Ci sono proposte orientate a limitare l’entità delle sanzioni e l’intervento del Tribunale per i Minorenni, oltre che l’esclusone dalla frequenza scolastica, anche queste interessanti perché tengono conto della componente emotiva delle famiglie che sono, talvolta, scarsamente informate sulle malattie evitabili con le vaccinazioni e sugli effetti collaterali delle stesse.

E per finire la proposta di effettuare esami tesi a verificare lo stato del sistema immunitario del bambino, l’eventuale predisposizione a sviluppare patologie autoimmuni, l’eventuale presenza di allergie ed intolleranze? da un approfondita anamnesi personale e familiare del bambino.
L’anamnesi famigliare e personale del bambino è già attuata dai Pediatri di Famiglia nell’ambito del loro follow up periodico e mi sembra opportuno, anche se non necessario, ricordarlo in una legge. La famigliarità per malattie autoimmuni è un elemento importante che, in alcuni, limitatissimi, casi, potrebbe anche rappresentare un motivo di esclusione. Bisogna, tuttavia, tenere conto del documento sulle reali e presunte controindicazioni alle vaccinazioni pubblicato dall’Istituto Superiore di Sanità, un organismo scientifico di elevato livello. Praticare esami (quali?, con che costi?, con che ricaduta effettiva per la salute dei bambini?) mi sembra, invece un ottimo sistema per buttare il denaro al vento perché la maggior parte delle, rare, rarissime, complicanze non sono in alcun modo prevedibili o prevenibili, viceversa sarebbe già stato applicato una sorta di screening prevaccinale perché nessuno si diverte a causare volontariamente lesioni evitabili ai propri pazienti.

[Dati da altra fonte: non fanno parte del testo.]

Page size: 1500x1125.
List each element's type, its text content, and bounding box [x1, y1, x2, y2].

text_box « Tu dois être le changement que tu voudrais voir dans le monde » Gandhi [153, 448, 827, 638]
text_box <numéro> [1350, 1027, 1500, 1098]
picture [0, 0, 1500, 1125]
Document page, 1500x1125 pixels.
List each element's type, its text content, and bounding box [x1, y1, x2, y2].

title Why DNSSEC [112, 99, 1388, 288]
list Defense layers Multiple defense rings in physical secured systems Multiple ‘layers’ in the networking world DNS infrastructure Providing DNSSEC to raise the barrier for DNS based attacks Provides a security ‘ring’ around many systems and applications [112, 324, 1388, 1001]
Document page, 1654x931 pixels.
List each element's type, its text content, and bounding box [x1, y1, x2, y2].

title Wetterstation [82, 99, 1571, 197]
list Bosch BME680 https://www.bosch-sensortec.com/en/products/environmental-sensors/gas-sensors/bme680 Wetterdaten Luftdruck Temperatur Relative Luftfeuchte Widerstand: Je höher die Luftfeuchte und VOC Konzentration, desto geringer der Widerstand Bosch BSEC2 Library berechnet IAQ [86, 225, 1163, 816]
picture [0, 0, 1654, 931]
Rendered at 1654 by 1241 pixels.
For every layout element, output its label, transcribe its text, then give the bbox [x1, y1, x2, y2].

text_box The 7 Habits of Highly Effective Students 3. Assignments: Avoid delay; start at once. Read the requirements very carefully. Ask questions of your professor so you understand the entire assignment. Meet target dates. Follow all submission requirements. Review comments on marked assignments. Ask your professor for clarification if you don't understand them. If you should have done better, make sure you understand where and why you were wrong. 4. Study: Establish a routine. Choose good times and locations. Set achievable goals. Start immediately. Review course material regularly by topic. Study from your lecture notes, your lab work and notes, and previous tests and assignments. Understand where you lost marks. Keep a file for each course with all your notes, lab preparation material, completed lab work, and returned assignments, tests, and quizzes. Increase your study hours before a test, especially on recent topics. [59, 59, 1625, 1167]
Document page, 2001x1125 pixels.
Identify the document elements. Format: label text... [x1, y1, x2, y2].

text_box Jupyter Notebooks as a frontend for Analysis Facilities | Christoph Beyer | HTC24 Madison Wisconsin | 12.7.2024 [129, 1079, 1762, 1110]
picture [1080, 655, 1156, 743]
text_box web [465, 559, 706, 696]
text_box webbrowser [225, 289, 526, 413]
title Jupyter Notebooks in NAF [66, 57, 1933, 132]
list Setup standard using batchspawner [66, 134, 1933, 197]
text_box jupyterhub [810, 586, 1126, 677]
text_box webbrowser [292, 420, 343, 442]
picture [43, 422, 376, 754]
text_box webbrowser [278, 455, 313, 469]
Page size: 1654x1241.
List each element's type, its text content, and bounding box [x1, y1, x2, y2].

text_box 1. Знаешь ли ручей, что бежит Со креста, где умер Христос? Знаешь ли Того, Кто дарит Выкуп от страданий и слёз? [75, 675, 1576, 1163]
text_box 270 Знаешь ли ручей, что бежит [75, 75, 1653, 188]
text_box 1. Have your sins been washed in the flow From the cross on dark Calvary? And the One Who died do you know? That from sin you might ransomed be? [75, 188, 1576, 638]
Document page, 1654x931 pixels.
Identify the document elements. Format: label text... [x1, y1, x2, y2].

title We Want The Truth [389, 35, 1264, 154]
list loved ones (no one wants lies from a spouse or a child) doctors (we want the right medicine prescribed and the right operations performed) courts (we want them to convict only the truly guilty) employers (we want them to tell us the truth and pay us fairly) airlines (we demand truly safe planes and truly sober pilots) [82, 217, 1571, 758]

Il documento va letto nella sua completezza e con la legge attuale in mano in modo da farsi un’idea del grande fermento intorno a questa proposta di legge certamente interessante.

Fonti:
Senato della Repubblica: ordini del giorno ed emendamenti al disegno di legge n° 2856
Istituto Superiore di Sanità: Guida alle controindicazioni alle vaccinazioni
Roberto Minelli, blog 19 giugno 2017
Roberto Minelli, blog 05 giugno 2017
Med J Islam Repub Iran 2016; 30: 451

  1. Maria
    4 Luglio 2017 a 13:08 | #1

    Sono solo io a trovare vergognoso l’eventuale inserimento del vaccino per papilloma virus ai fini dell’iscrizione a scuola?
    O fra le materie di studio è prevista l’attività sessuale fra i banchi, per cui ommioddio ci sono gli immunodepressi da tutelare ANCHE per il tumore al collo del’utero!??